À défaut d'une sanctuarisation des effectifs du contrôle fiscal par catégorie ou par service, les rapporteurs spéciaux préfèrent une flexibilité et une capacité à se transformer, pour répondre aux nouveaux enjeux en matière de contrôle fiscal . Cela ne signifie pas une diminution des effectifs, mais une réallocation à travers le territoire et entre les services . La sanctuarisation ne doit donc pas être appréhendée à l'échelle de la brigade mais à l'échelle de la capacité du service, avec les effectifs en présence, à traiter des dossiers les plus complexes, sans pour autant laisser s'éteindre un maillage fin du territoire en matière de contrôle fiscal.
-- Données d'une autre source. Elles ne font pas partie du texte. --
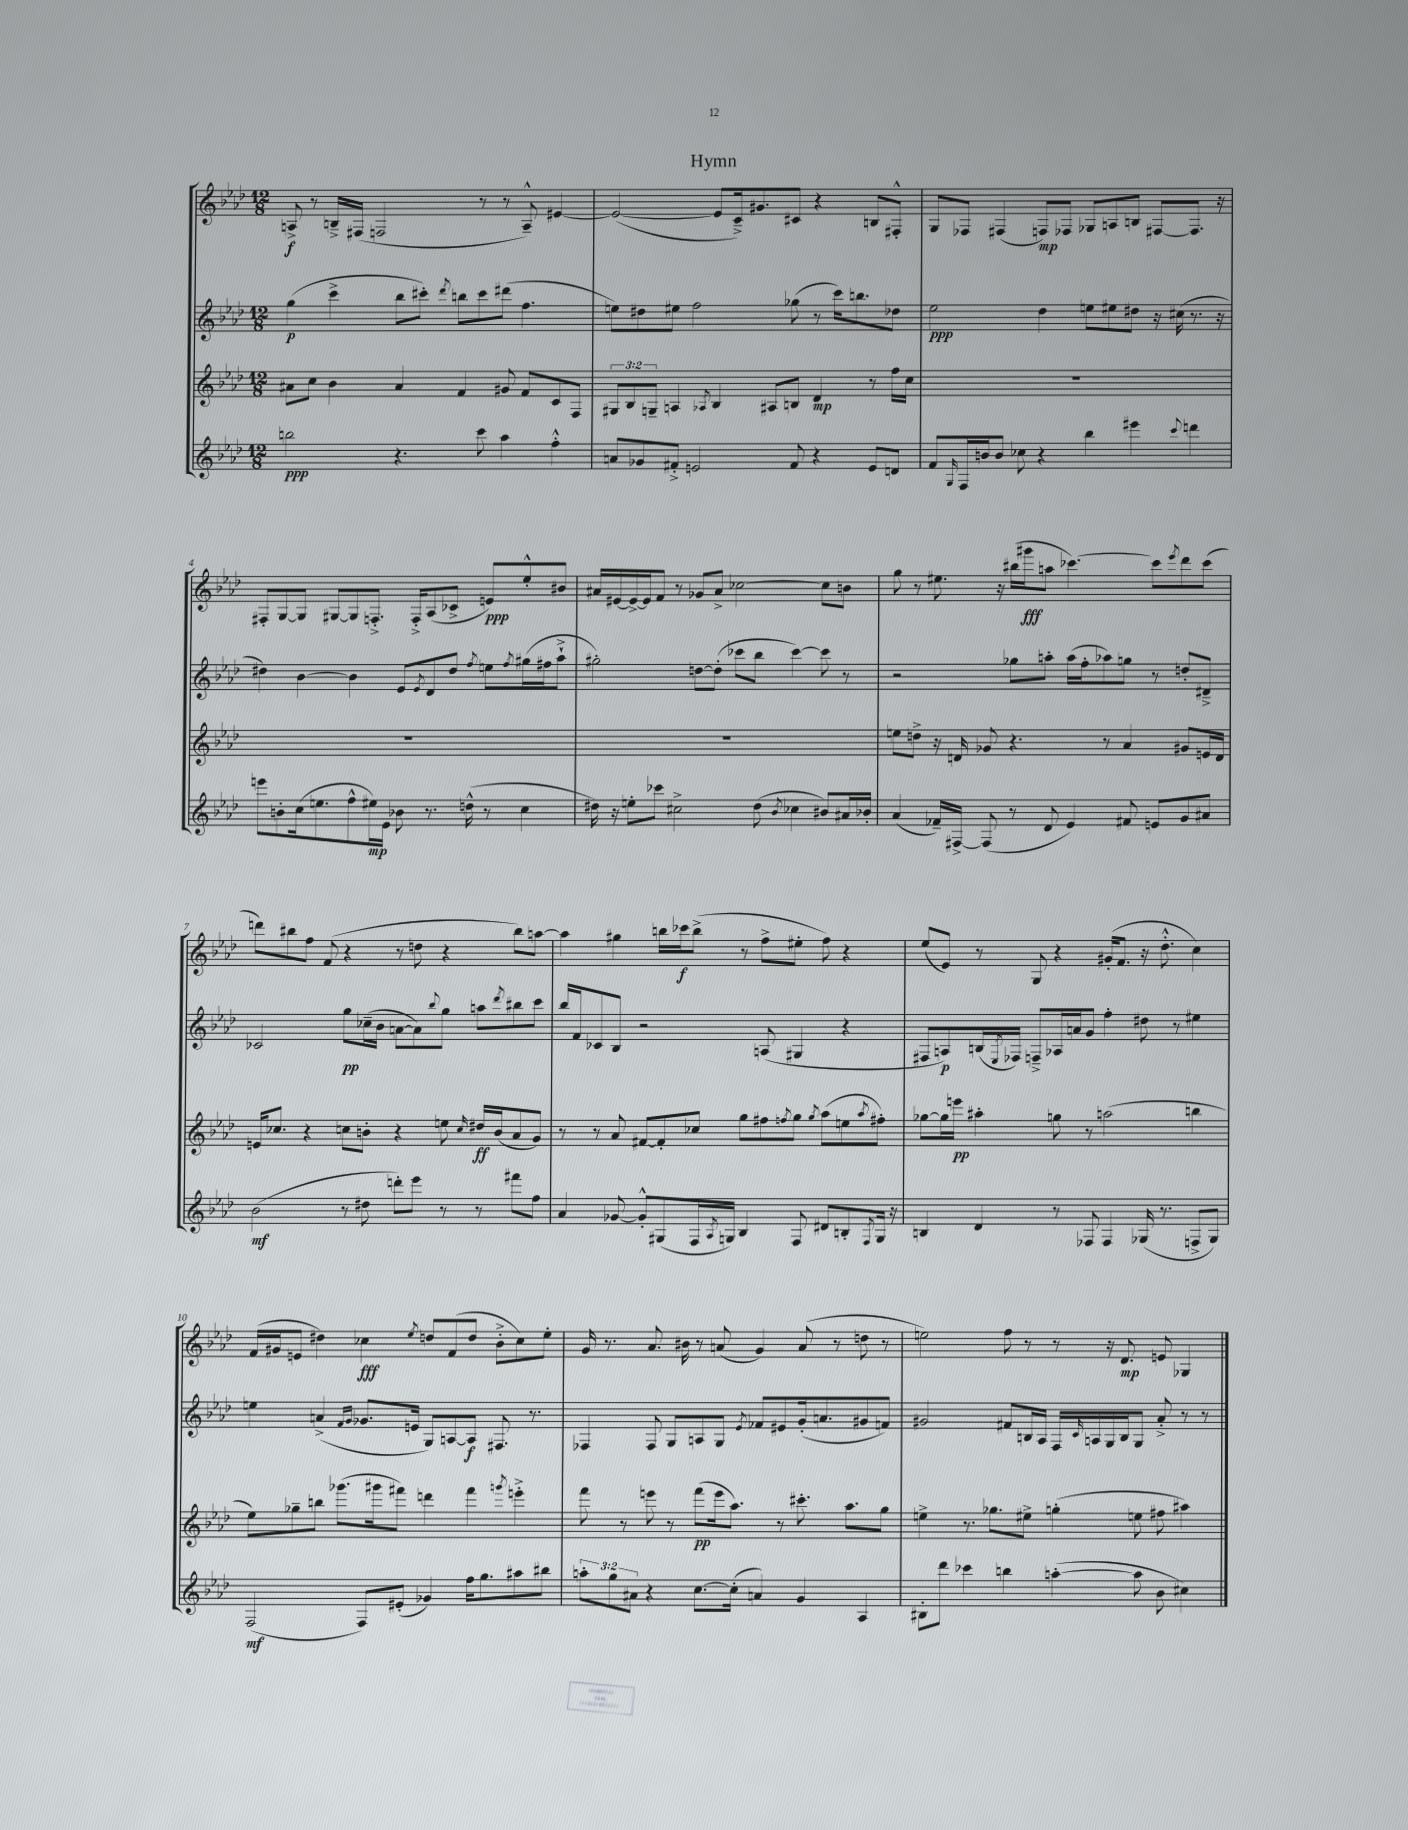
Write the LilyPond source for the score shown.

\header { title = "Hymn" }
<<
\new StaffGroup <<
\new Staff = "s0" {
    \clef treble \key aes \major \numericTimeSignature \time 12/8
    a8->\f r8 b16---> fis16( f2 r8 r8 a8---^) eis'4~ |
    eis'2~( eis'8 c'16--->) gis'8. cis'8 r4 b8 fis8-.-^ |
    g8 fes8 fis4( f8\mp) fes8 ges8 a8 b8 fis8~ fis8. r16 |
    fis8-. g8~ g8 gis8~ gis8 f8.-.-> f16-.-> aes8( ces'8-> e'8\ppp) ees''8-.-^ bis'8 |
    ais'16 eis'16~ eis'16~-> eis'16 f'8 r8 ges'8 ais'8-> ces''2~ ces''8 b'8 |
    g''8 r8 eis''8. r16 bis''16( gis'''16\fff a''8 ces'''4.~) ces'''8 \acciaccatura { ees'''8 } des'''8 ces'''8( |
    d'''8) bis''8 f''8 f'8( r4 r8 d''8 r4 bis''8) a''8~ |
    a''4 gis''4 b''16 ces'''16\f b''8->( r8 f''8-> eis''8-. f''8) r4 |
    ees''8( ees'8) r8 g8 r4 gis'16-.( f'8. r16 des''8.-.-^ c''4) |
    f'16( gis'16 e'8 dis''4) ces''4\fff \acciaccatura { ees''8 } d''8 f'8( d''8 bes'8-.-> ces''8) ees''8-. |
    g'16 r8. aes'8. bis'16 r8 a'8( g'4) a'8( r8 d''8 r8 |
    e''2) f''8 r8 r8 r16 des'8.\mp e'8 ges4 \bar "|." |
}
\new Staff = "s1" {
    \clef treble \key aes \major \numericTimeSignature \time 12/8
    g''4\p( c'''4-> bes''8 cis'''8-.) \acciaccatura { des'''8 } b''8 cis'''8 dis'''8( f''4. |
    e''8) dis''8 eis''8 f''2 ges''8( r8 c'''16) b''8. des''8 |
    ees''2\ppp des''4 e''8 eis''8 dis''8 r16 cis''16( r8. r16 |
    dis''4) bes'4~ bes'4 ees'8 \acciaccatura { ees'8 } des'8 dis''8 \acciaccatura { f''8 } e''8 \acciaccatura { f''8 } gis''16( fis''16 aes''8-!-> |
    gis''2-.) d''8~ d''8-.( ces'''8 bes''8 ces'''4~) ces'''8 r8 |
    r2 ges''8 a''8-. a''16( f''16-. aes''8) g''8 r8 d''8-. dis'8---> |
    ces'2 g''8\pp ces''16--( bes'16 a'8~ a'8) \appoggiatura { bes''8 } g''8 a''8 \acciaccatura { des'''8 } bis''8 c'''8 |
    bes''16 f'16 ces'8 bes8 r2 a8( gis4 r4 |
    fis8 a8\p) b16( \acciaccatura { ees8 } fes16) f8---> aes16 a'16 g'8 f''4-. dis''8 r8 eis''4 |
    e''4 a'4->( \grace { f'16 g'16 } ges'8. e'16 g8) a8~ a8\f fis8. r8. |
    fes4 fes8 g8 a8 g8 \acciaccatura { ees'8 } fes'8 eis'8 g'16-.( a'8. gis'8 f'8) |
    gis'2 fis'8 b16 aes16 f16 \grace { c'16 } a16 g16 b16 g8 aes'8-.-> r8 r8 \bar "|." |
}
\new Staff = "s2" {
    \clef treble \key aes \major \numericTimeSignature \time 12/8 \override Staff.TupletNumber.text = #tuplet-number::calc-fraction-text
    ais'8 c''8 bes'4 ais'4 f'4 gis'8 f'8 c'8 f8 |
    \tuplet 3/2 { gis8 bes8 g8-- } a4 \acciaccatura { aes8 } bes4 ais8 b8 des'4\mp r8 f''16 c''16 |
    R1. |
    R1. |
    R1. |
    e''8 d''8-> r16 d'16 ges'8 r4. r8 aes'4 gis'8 e'16 d'16 |
    e'16 ces''8. r4 c''8 b'8-. r4 e''8 \grace { c''16 } dis''16\ff b'16( aes'8 g'8) |
    r8 r8 aes'8 fis'8~ fis'8-. ces''8 g''8 fis''8 \acciaccatura { f''8 } g''8 \acciaccatura { g''8 } aes''8( e''8 \acciaccatura { aes''8 } fis''8-.) |
    ges''8~ ges''16 e'''16\pp ais''4-. g''8 r8 a''2( b''4 |
    ees''8) ges''8-- b''8 ges'''8.( gis'''16 fis'''8) d'''4 fis'''4 \acciaccatura { g'''8 } e'''4-.-> |
    f'''8 r8 e'''8 r8 f'''8\pp( e'''16 aes''8.) r8 cis'''8.-. aes''8. g''8 |
    e''4-> r8. ges''8. eis''8-> g''4-.( e''8 fis''8 ais''4) \bar "|." |
}
\new Staff = "s3" {
    \clef treble \key aes \major \numericTimeSignature \time 12/8 \override Staff.TupletNumber.text = #tuplet-number::calc-fraction-text
    b''2\ppp r4. c'''8 aes''4 f''4-.-^ |
    a'8 ges'8 fis'8-.-> e'2 fis'8 r4 e'8 d'8 |
    f'8 \grace { g16 } f16 b'16 b'8 ces''8 r4 bes''4 eis'''4 \appoggiatura { c'''8 } d'''4 |
    e'''8 b'8-. c''16( e''8. f''8-^ eis''16\mp) ees'16 bes'8 r8. d''16-^( r8 c''4 |
    dis''16) r16 e''8-. ces'''8 cis''2-> dis''8( \acciaccatura { bes'8 } ces''4 bis'8) ais'16 bes'16-. |
    aes'4( fes'16--) fis16~-> fis8( r8 des'8 ees'4) fis'8 e'8 g'8 ais'8 |
    bes'2\mf( r8 dis''8 d'''8-.) ees'''8 r8 r8 fis'''8 f''8 |
    aes'4 ges'8~ ges'8-.-^ gis8( f16 \acciaccatura { aes8 } g16) bes4 f8 dis'8 b8-. \acciaccatura { f8 } g16 r16 |
    b4 des'4 r8 fes8 fes4 ges16( r8. f8-> ges8) |
    f2\mf( f8) eis'8-.( ges'4) f''16 g''8. ais''8 bis''8 |
    \tuplet 3/2 { a''8-. g''8 ais'8 } r4 c''8.~ c''16-.( a'4) g'4 aes4 |
    bis8-. des'''8 ces'''4 b''4 a''4~-.( a''8 bes'8 cis''4) \bar "|." |
}
>>
>>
Privilégier les dossiers à enjeux ne doit pas signifier la fin de toute action auprès des cas de fraude les plus répandus et les plus simples.


* 41 Loi n° 2018-727 du 10 août 2018 pour un État au service d'une société de confiance.

* 42 Cour des comptes, La fraude aux prélèvements obligatoires (novembre 2019), p. 17.

* 43 Article 184 de la loi n° 2019-1479 du 28 décembre 2019 de finances pour 2020. Pour une description détaillée de ce transfert, se référer au commentaire de l'article 61 du projet de loi de finances pour 2020 (Rapport général n° 140 (2019-2020) de M. Albéric de MONTGOLFIER, fait au nom de la commission des finances, déposé le 21 novembre 2019).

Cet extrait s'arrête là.